──────── Supplied passage ────────

Many of the options have yet to be deployed or have not been deployed at a large scale, so the full range of impacts is hard to ascertain. There is little understanding of the implications of deploying the technologies at large-scale, and how the local communities, businesses and local development plans will respond, and what policy and regulatory frameworks will be needed to manage the transition. Inadequate consideration of the implications of deployment could delay or disrupt projects. Parallels were made in the interviews to the public response to onshore wind and fracking in the UK and forestry projects in Ireland that had to be uprooted.

This highlights that the use of carbon removal to achieve net-zero is not just a technocratic transition, focussed on the costs and effectiveness of the various techniques, but socio-economic.

4.4.1 Equity and distributional justice

Carbon removal will face the same justice challenges as any large-scale infrastructure project. Concerns about distributional and environmental justice will question whether the benefits, particularly to local and regional communities, justify the impacts. Importantly, the process by which the community is engaged in the decisions about deployment can have significant bearing on the outcomes.

────────

Reproduce the carbon removal passage word for word, everything from "Many of the" down to "techniques, but socio-economic.". Work from the carbon removal passage alone.

──────── Source data ────────

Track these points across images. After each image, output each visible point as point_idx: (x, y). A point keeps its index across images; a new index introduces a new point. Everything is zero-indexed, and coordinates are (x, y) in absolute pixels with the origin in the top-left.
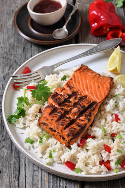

────────

**Solution to this problem:**
Many of the options have yet to be deployed or have not been deployed at a large scale, so the full range of impacts is hard to ascertain. There is little understanding of the implications of deploying the technologies at large-scale, and how the local communities, businesses and local development plans will respond, and what policy and regulatory frameworks will be needed to manage the transition. Inadequate consideration of the implications of deployment could delay or disrupt projects. Parallels were made in the interviews to the public response to onshore wind and fracking in the UK and forestry projects in Ireland that had to be uprooted.

This highlights that the use of carbon removal to achieve net-zero is not just a technocratic transition, focussed on the costs and effectiveness of the various techniques, but socio-economic.